Top of Study material
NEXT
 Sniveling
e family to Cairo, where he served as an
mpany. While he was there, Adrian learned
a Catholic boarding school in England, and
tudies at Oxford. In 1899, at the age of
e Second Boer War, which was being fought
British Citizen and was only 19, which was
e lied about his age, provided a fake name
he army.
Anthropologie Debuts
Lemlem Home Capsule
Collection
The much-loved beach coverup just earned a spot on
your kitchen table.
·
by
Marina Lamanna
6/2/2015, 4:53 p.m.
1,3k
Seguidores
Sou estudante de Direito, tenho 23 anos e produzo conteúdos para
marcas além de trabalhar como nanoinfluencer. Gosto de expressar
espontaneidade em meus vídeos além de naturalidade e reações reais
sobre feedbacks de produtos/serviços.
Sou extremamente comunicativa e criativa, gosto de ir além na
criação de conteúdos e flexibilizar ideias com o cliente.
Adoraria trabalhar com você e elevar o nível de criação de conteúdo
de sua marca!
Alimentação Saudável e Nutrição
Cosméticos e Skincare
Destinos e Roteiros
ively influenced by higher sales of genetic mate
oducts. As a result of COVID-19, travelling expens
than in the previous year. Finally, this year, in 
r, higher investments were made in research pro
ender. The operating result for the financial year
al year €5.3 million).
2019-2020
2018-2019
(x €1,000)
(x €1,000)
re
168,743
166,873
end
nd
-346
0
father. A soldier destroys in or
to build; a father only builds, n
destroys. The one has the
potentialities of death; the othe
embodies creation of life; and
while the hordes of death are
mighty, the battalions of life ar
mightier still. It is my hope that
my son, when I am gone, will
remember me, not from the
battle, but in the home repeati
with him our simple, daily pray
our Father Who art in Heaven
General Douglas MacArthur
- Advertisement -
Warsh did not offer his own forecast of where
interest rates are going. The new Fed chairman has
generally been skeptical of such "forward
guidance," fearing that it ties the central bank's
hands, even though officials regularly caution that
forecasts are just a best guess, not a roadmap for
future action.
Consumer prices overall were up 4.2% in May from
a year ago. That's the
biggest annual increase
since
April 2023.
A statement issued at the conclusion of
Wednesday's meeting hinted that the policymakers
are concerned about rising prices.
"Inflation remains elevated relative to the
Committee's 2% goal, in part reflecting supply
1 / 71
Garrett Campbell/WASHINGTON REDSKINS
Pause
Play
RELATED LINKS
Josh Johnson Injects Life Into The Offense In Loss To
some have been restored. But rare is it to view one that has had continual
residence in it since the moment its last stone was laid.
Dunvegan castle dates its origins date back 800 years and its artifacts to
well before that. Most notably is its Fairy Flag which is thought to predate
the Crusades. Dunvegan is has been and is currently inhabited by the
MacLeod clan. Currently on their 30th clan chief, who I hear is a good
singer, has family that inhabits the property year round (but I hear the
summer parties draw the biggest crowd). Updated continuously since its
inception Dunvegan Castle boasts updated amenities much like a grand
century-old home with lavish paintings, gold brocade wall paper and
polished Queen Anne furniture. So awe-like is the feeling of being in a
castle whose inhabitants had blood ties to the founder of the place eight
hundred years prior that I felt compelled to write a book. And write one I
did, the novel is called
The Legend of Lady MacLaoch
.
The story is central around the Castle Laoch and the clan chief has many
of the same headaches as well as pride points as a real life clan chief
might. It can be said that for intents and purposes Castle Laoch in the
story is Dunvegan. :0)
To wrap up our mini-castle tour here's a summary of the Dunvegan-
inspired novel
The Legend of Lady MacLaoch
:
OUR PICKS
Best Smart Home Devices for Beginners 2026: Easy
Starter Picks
Bottom of Study material
Top of Study material
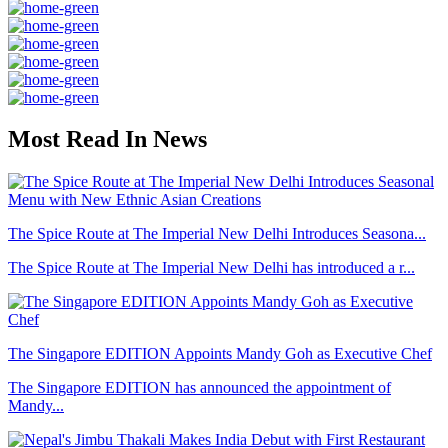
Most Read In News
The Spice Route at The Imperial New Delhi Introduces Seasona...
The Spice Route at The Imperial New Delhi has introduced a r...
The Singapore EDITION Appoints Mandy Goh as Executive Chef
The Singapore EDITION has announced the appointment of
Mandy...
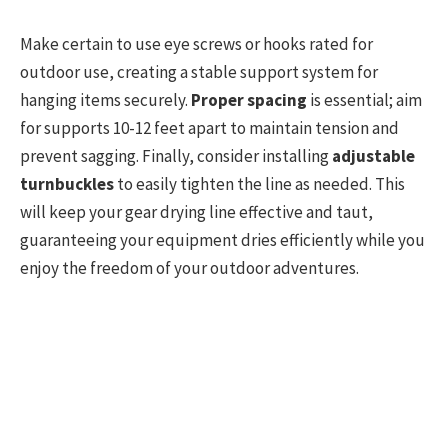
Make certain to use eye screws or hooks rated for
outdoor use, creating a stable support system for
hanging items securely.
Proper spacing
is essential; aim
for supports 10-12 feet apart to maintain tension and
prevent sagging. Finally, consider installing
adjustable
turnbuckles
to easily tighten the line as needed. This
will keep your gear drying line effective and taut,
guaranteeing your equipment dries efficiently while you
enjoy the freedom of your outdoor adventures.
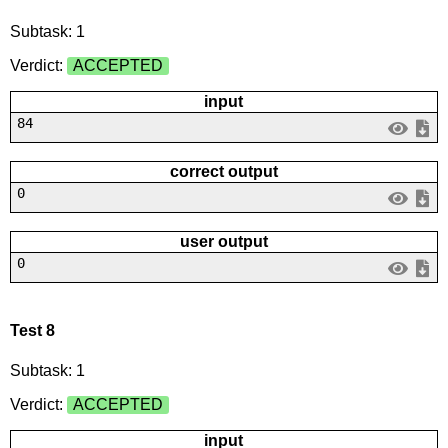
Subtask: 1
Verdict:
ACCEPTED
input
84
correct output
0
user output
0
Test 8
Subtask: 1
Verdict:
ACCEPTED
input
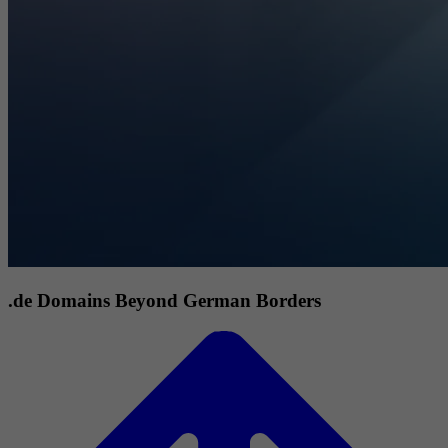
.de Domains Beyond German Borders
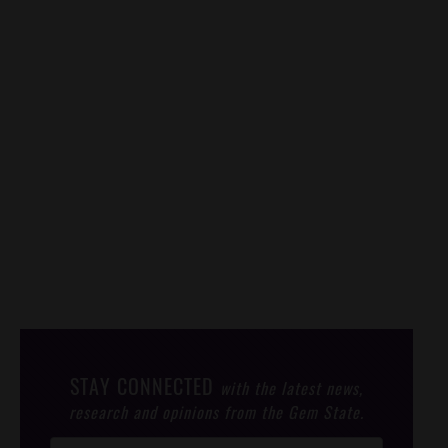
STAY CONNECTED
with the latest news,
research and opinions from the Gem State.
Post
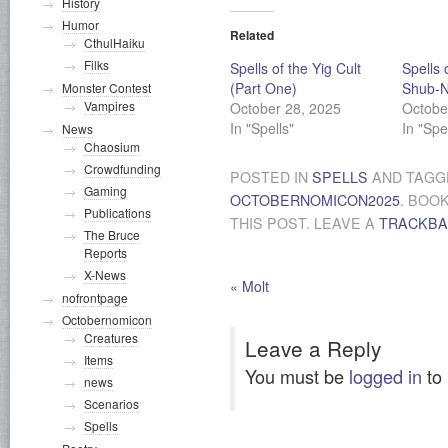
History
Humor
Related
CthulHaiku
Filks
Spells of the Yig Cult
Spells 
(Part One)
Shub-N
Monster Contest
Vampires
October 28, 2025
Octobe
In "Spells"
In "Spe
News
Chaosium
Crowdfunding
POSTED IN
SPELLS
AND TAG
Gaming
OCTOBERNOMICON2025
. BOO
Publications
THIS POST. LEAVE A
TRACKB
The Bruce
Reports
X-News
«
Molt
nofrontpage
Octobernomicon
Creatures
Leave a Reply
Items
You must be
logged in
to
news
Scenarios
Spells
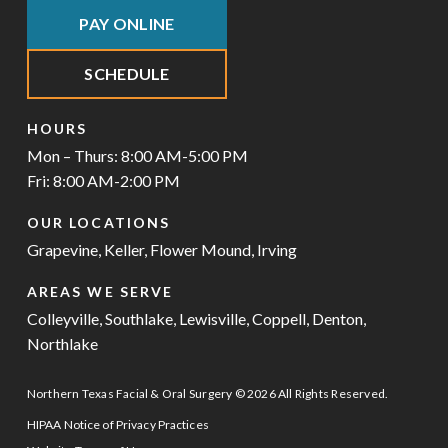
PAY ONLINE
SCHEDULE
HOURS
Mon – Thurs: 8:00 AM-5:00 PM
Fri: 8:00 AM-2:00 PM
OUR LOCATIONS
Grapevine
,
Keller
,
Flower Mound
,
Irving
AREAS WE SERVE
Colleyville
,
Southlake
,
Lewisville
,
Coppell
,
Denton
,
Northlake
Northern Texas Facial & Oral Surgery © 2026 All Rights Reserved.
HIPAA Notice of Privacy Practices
Bottom of Study material
Top of Study material
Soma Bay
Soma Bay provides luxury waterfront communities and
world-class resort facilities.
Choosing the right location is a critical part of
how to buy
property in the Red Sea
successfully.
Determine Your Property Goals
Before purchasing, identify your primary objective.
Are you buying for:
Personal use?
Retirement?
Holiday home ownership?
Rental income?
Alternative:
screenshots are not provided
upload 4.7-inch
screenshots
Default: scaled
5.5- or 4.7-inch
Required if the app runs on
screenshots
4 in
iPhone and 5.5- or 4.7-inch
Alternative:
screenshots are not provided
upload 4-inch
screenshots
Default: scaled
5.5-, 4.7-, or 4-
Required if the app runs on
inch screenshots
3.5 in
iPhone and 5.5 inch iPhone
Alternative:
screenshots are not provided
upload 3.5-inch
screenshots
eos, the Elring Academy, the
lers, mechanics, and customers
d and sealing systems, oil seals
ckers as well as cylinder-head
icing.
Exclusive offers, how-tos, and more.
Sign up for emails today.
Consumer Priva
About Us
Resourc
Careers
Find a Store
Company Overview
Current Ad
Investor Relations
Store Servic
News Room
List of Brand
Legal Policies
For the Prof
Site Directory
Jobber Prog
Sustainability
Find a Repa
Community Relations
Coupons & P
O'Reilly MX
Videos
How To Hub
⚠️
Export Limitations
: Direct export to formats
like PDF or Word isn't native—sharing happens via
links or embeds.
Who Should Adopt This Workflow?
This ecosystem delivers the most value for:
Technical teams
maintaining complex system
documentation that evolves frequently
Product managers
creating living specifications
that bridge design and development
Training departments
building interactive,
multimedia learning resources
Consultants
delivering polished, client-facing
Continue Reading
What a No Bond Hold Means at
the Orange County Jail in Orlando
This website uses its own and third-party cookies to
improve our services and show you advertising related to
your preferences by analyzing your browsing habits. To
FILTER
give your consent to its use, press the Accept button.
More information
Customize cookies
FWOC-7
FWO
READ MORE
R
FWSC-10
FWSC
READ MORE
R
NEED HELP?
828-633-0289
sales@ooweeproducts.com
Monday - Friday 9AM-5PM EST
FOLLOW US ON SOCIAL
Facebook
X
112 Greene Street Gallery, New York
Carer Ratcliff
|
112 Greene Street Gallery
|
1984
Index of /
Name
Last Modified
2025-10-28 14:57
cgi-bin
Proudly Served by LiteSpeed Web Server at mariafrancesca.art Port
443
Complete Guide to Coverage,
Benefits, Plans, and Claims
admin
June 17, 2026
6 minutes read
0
Bottom of Study material
What the exercise asks.
Print the lines between the one holding "STAY CONNECTED" and the one holding "HIPAA Notice of Privacy Practices", inclusive, and leave the pictures out.

Exercise response.
STAY CONNECTED
with the latest news,
research and opinions from the Gem State.
Post
History
Humor
Related
CthulHaiku
Filks
Spells of the Yig Cult
Spells 
(Part One)
Shub-N
Monster Contest
Vampires
October 28, 2025
Octobe
In "Spells"
In "Spe
News
Chaosium
Crowdfunding
POSTED IN
SPELLS
AND TAG
Gaming
OCTOBERNOMICON2025
. BOO
Publications
THIS POST. LEAVE A
TRACKB
The Bruce
Reports
X-News
«
Molt
nofrontpage
Octobernomicon
Creatures
Leave a Reply
Items
You must be
logged in
to
news
Scenarios
Spells
PAY ONLINE
SCHEDULE
HOURS
Mon – Thurs: 8:00 AM-5:00 PM
Fri: 8:00 AM-2:00 PM
OUR LOCATIONS
Grapevine
,
Keller
,
Flower Mound
,
Irving
AREAS WE SERVE
Colleyville
,
Southlake
,
Lewisville
,
Coppell
,
Denton
,
Northlake
Northern Texas Facial & Oral Surgery © 2026 All Rights Reserved.
HIPAA Notice of Privacy Practices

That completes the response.